:: Excerto do texto ::
-----

Do ponto de vista dos interesses económicos, essa facilitação foi de enorme alcance, permitindo e impulsionando a organização em novos moldes da produção, como da circulação de bens.
À empresa individual, necessariamente de mais reduzidas proporções, seguiu-se a empresa colectiva, pela reunião do capital e esforço de vários sócios nas sociedades em nome colectivo, sociedades de pessoas.
A organização das sociedades permitiu, já com as sociedades em comandita, a separação das funções de iniciativa e direcção, da responsabilidade pelos riscos patrimoniais; na verdade os sócios com responsabilidade em nome colectivo exercem as primeiras funções, e os sócios com responsabilidade limitada apenas suportam uma parte limitada dos riscos e beneficiam dos lucros que forem obtidos.
Mas é com as sociedades de capitais, mormente as sociedades anónimas, que se abrem novos horizontes ao desenvolvimento da economia.
Nas sociedades anónimas, sociedades por acções, o capital necessário pode ser multiplicado, sem atenção às pessoas, por mera subscrição pública. A direcção e administração caberá a poucos eleitos pela assembleia dos accionistas.
O accionista, aplicando o seu capital nas acções, procura em geral a sua rentabilidade, e não fica preso ao destino da sociedade, pois que a cessão de acções se processa pela simples transmissão dos títulos em que se encorporam. Nenhum sócio responde ilimitadamente pelas obrigações sociais, mas tão só fica sujeito à perda do capital investido em acções.
As empresas de produção, industriais e comerciais, alcançaram, revestindo a forma de sociedades por acções, dimensões anteriormente inverosímeis.
Desde há um século que as grandes empresas revestem geralmente a forma de sociedades anónimas.
A sua estrutura jurídica permitiu o engrandecimento das empresas, como a necessidade económica das grandes empresas encontrou na organização jurídica das sociedades anónimas a fórmula jurídica a elas adaptável.
A estrutura jurídica que foi dada às sociedades comerciais, mormente na forma de sociedades anónimas, não se limitou a fornecer o suporte adequado à realização de grandes empreendimentos económicos. Porventura, sem que tal fosse previsto, favoreceu, pela fácil negociabilidade das acções das sociedades, a concentração da produção, da industria ou do comércio, pela fusão de sociedades, pela criação de sociedades afiliadas umas nas outras, isto é, em que umas são os principais accionistas de outras e por aquelas são dominadas.

-----

:: Dados brutos ::
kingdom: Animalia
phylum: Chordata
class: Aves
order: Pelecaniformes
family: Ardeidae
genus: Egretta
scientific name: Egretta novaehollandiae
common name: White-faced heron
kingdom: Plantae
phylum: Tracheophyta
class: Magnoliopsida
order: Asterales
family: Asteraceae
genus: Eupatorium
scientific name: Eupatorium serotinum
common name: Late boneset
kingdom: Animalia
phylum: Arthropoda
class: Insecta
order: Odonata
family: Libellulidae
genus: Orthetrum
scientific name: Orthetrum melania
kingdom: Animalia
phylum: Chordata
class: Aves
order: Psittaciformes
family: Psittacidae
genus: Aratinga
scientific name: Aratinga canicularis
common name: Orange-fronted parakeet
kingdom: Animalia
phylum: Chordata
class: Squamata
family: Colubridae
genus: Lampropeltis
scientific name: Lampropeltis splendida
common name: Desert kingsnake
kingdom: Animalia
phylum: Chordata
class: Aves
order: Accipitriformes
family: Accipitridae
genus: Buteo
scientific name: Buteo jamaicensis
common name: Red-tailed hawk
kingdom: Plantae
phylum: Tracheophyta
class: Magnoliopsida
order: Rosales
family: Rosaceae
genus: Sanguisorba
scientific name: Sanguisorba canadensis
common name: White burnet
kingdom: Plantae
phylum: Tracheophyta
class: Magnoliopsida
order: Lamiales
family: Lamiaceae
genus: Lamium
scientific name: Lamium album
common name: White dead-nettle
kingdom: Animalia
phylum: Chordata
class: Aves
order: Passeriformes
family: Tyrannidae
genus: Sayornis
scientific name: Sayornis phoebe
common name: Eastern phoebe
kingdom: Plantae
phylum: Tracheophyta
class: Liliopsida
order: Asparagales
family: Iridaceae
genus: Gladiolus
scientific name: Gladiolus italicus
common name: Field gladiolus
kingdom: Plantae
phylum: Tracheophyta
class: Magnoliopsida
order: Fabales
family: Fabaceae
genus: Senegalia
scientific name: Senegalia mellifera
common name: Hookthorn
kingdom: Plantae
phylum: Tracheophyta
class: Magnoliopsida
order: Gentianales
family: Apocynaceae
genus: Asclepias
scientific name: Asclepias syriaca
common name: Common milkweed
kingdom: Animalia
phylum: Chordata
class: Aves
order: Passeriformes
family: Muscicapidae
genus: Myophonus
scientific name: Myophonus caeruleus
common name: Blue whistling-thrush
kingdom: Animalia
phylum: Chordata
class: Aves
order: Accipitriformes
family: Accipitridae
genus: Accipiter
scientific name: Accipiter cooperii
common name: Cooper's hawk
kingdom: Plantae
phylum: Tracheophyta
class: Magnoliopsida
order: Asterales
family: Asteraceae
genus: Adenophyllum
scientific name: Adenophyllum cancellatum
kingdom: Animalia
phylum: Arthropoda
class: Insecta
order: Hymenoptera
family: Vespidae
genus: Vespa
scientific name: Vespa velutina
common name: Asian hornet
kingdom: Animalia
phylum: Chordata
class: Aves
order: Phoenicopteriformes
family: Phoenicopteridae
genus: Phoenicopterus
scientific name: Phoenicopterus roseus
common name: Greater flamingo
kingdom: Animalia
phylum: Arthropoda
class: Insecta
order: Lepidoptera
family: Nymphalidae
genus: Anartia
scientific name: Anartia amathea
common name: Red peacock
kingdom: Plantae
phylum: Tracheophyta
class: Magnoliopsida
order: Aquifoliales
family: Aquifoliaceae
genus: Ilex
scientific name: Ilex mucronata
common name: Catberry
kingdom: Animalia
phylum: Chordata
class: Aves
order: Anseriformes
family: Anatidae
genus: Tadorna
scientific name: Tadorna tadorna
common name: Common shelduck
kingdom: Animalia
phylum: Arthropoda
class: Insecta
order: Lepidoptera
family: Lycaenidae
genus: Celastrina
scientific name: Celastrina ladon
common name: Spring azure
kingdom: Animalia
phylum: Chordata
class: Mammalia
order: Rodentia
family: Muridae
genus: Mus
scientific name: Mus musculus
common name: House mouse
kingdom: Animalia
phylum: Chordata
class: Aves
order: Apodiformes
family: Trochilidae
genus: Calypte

-----

:: Instrução escrita ::
Cite na íntegra a parte do excerto sobre sociedades comerciais que começa com as palavras "Do ponto de" e termina em "sociedades de pessoas.".

:: Resposta correta ::
Do ponto de vista dos interesses económicos, essa facilitação foi de enorme alcance, permitindo e impulsionando a organização em novos moldes da produção, como da circulação de bens.
À empresa individual, necessariamente de mais reduzidas proporções, seguiu-se a empresa colectiva, pela reunião do capital e esforço de vários sócios nas sociedades em nome colectivo, sociedades de pessoas.